In the last two days, I have often encountered CUDA error when loading the pytorch model: out of memory.
I didn’t change any code, but the error just come from nowhere.
It can work just one hour ago.
I use nvidia-smi to check the GPU also seems fine.
Traceback (most recent call last):
File "test.py", line 39, in <module>
top_model.load_state_dict(torch.load('pkls/True_fuck_feature_top_model_basic_loss_loss_10.pkl'))
File "/home1/cbx/anaconda3/envs/torch_1.0/lib/python3.7/site-packages/torch/serialization.py", line 367, in load
return _load(f, map_location, pickle_module)
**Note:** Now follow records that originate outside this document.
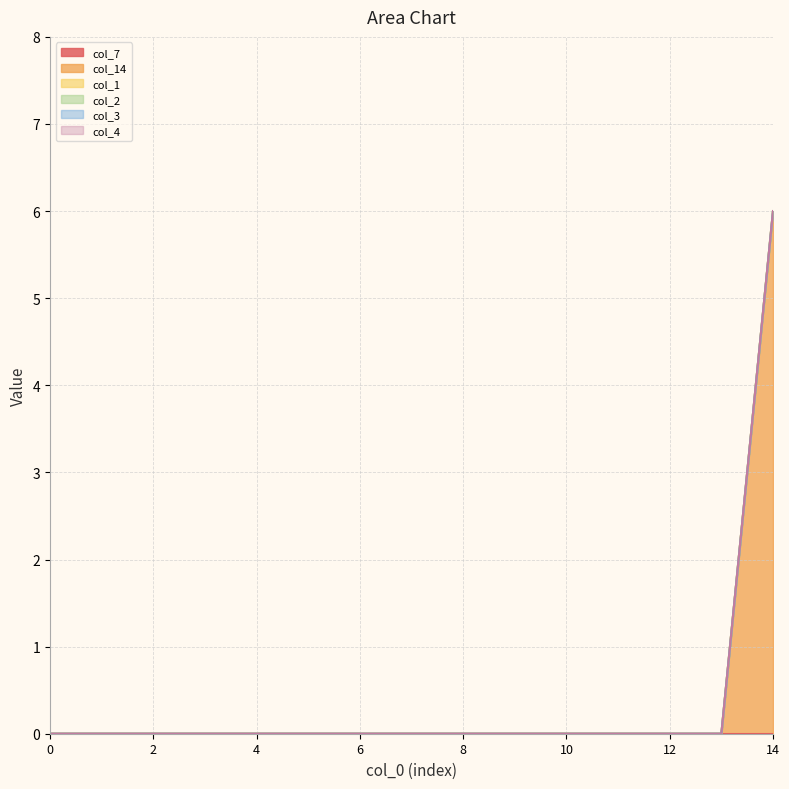

Reading left to right, what are all the values shown in this chart?

col_7: 0=0	1=0	2=0	3=0	4=0	5=0	6=0	7=0	8=0	9=0	10=0	11=0	12=0	13=0	14=0
col_14: 0=0	1=0	2=0	3=0	4=0	5=0	6=0	7=0	8=0	9=0	10=0	11=0	12=0	13=0	14=6
col_1: 0=0	1=0	2=0	3=0	4=0	5=0	6=0	7=0	8=0	9=0	10=0	11=0	12=0	13=0	14=0
col_2: 0=0	1=0	2=0	3=0	4=0	5=0	6=0	7=0	8=0	9=0	10=0	11=0	12=0	13=0	14=0
col_3: 0=0	1=0	2=0	3=0	4=0	5=0	6=0	7=0	8=0	9=0	10=0	11=0	12=0	13=0	14=0
col_4: 0=0	1=0	2=0	3=0	4=0	5=0	6=0	7=0	8=0	9=0	10=0	11=0	12=0	13=0	14=0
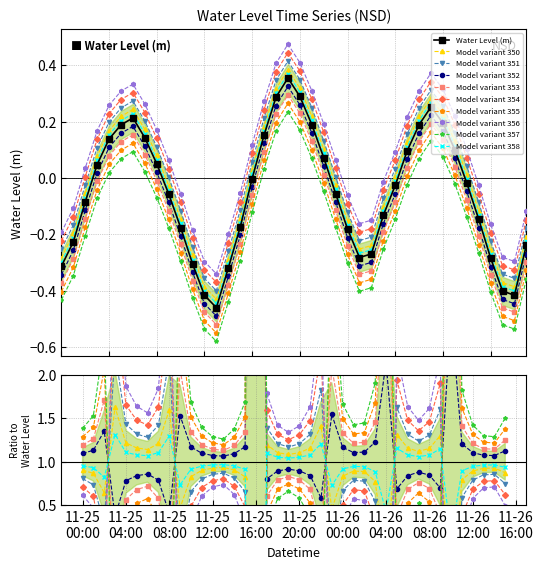

True or false: there are more than 0 points higher than both neighbors.

True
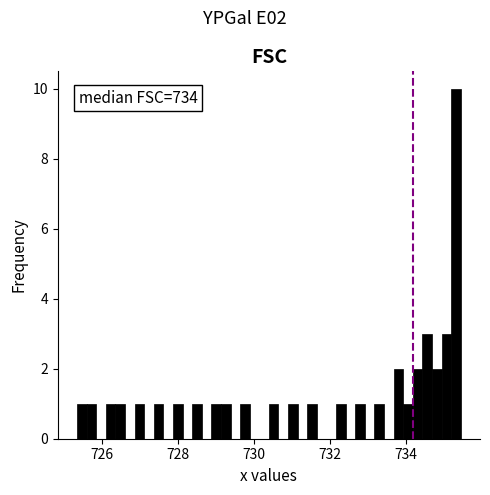

Around what value on the x-axis is the tallest bar? Give the approximate position of its centre, as read against the axis.

735.4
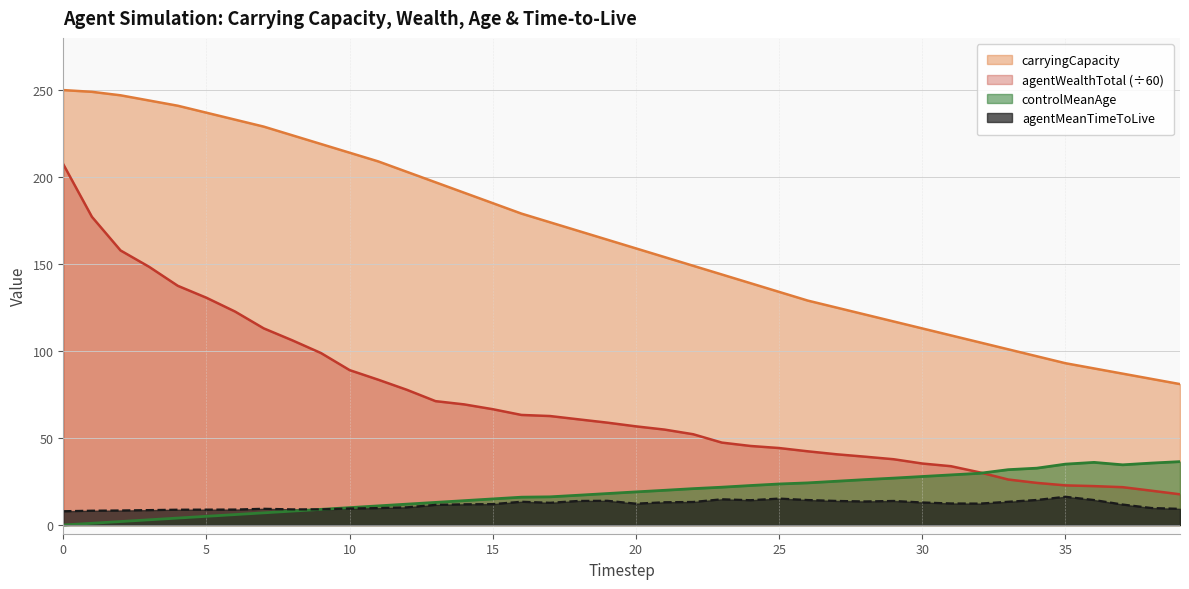

List the series in order of their peak value, lowest first.

agentMeanTimeToLive, controlMeanAge, agentWealthTotal (÷60), carryingCapacity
File "/home1/cbx/anaconda3/envs/torch_1.0/lib/python3.7/site-packages/torch/serialization.py", line 538, in _load
result = unpickler.load()
File "/home1/cbx/anaconda3/envs/torch_1.0/lib/python3.7/site-packages/torch/serialization.py", line 504, in persistent_load
data_type(size), location)
File "/home1/cbx/anaconda3/envs/torch_1.0/lib/python3.7/site-packages/torch/serialization.py", line 113, in default_restore_location
result = fn(storage, location)
File "/home1/cbx/anaconda3/envs/torch_1.0/lib/python3.7/site-packages/torch/serialization.py", line 95, in _cuda_deserialize
return obj.cuda(device)
File "/home1/cbx/anaconda3/envs/torch_1.0/lib/python3.7/site-packages/torch/_utils.py", line 76, in _cuda
return new_type(self.size()).copy_(self, non_blocking)
File "/home1/cbx/anaconda3/envs/torch_1.0/lib/python3.7/site-packages/torch/cuda/__init__.py", line 496, in _lazy_new
return super(_CudaBase, cls).__new__(cls, *args, **kwargs)
RuntimeError: CUDA error: out of memory
Did you update any libraries between the last successful run?
Did you specify any devices using CUDA_VISIBLE_DEVICES?
Is the GPU completely empty before you run the script?
Hey @ptrblck and @cbox, I am currently running into this issue and am wondering how it was resolved.
Did you update any libraries between the last successful run?
I am using the same conda environment, so no change in libraries.
Did you specify any devices using CUDA_VISIBLE_DEVICES ?
I am just specifying the device via: device = torch.device('cuda:4')
I am still pretty green here so I am not really sure what the difference is, however, this is the first time I have run into a situation of running out of memory on one of these particular models. (in fact, a different GPU in the cluster is currently training the exact same model).
Is the GPU completely empty before you run the script?
I also faced this problem today, and solved it by loading on ‘cpu’ first.
Later, I think the reason might be that the model was trained and saved from my gpu 0, and I tried to load it using my gpu 1. At the same time, my gpu 0 was doing something else and had no memory left. I guess that’s why loading the model on “cpu” first and sending to “gpu 1” fix the problem.